VBA's Trim function is limited to dealing with spaces. It will remove spaces at the start and end of your string.
In order to deal with things like newlines and tabs, I've always imported the Microsoft VBScript RegEx library and used it to replace whitespace characters.
In your VBA window, go to Tools, References, the find Microsoft VBScript Regular Expressions 5.5. Check it and hit OK.
Then you can create a fairly simple function to trim all white space, not just spaces.
Private Function TrimEx(stringToClean As String)
Dim re As New RegExp
' Matches any whitespace at start of string
re.Pattern = "^\s*"
stringToClean = re.Replace(stringToClean, "")
' Matches any whitespace at end of string
re.Pattern = "\s*$"
stringToClean = re.Replace(stringToClean, "")
TrimEx = stringToClean
End Function
Non-printables divide different lines of a Web page.

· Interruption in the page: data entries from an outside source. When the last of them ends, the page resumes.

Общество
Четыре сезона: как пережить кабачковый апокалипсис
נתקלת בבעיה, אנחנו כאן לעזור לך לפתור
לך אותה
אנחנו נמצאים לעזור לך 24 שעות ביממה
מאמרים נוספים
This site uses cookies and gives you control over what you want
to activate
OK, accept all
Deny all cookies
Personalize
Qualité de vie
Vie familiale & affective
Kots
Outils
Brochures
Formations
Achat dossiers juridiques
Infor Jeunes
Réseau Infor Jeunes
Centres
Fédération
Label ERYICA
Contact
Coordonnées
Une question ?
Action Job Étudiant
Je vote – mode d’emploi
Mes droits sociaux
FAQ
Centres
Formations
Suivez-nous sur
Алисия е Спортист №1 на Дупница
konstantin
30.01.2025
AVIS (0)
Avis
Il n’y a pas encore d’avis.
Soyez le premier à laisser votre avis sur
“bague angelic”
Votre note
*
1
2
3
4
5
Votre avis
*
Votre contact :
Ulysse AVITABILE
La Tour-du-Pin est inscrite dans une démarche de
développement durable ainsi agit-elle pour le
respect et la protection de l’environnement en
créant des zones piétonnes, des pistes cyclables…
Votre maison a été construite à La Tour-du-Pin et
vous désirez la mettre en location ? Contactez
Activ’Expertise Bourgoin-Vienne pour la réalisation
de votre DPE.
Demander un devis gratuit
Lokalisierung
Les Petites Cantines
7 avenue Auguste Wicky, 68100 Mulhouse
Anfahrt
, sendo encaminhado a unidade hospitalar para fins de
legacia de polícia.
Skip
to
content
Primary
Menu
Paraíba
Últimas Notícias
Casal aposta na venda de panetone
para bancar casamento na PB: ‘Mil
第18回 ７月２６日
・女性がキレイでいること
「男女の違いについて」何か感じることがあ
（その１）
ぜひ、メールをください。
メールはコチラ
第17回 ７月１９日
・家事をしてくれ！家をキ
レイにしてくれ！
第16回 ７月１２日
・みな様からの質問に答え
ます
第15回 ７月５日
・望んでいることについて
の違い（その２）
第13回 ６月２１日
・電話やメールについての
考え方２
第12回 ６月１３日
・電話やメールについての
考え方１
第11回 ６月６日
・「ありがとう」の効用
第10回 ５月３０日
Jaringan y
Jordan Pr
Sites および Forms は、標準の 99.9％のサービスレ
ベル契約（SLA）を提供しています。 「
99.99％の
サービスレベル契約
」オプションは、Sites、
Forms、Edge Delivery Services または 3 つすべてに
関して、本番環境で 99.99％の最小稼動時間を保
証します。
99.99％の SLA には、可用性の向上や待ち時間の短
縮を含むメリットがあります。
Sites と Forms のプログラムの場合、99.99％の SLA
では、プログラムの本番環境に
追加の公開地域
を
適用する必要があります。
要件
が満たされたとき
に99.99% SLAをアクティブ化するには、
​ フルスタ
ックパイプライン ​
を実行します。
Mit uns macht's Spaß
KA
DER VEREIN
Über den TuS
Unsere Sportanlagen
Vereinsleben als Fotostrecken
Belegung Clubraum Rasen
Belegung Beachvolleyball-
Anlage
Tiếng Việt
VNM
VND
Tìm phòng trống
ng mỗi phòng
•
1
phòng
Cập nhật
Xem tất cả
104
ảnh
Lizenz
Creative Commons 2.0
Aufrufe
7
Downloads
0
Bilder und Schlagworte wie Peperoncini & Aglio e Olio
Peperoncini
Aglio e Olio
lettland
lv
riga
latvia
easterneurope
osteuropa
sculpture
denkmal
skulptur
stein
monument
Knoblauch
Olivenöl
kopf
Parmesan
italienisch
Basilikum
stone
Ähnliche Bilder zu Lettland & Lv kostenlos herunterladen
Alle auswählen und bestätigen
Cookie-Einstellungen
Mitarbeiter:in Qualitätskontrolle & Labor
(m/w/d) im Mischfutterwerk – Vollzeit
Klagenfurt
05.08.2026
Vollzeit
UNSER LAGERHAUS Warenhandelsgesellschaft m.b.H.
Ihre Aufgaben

I replaced them with X, Y and Z respectively.
Debug.Print Trim(Mid("X test ", 2)) ' first place counts as 2 in VBA
Debug.Print Trim(Mid("XY test ", 3)) ' second place counts as 3 in VBA
Debug.Print Trim(Mid("X Y Z test ", 2)) ' more rounds needed :)
Programmers prefer large text as may neatly be chopped with built in tools (inSTR, Mid, Left, and others). Use of text from several children (i.e taking .textContent versus .innerText) may result several non-printables to cope with, yet DOM and REGEX are not for beginners. Addressing sub-elements for inner text precisely (child elements one-by-one !) may help evading non-printable characters.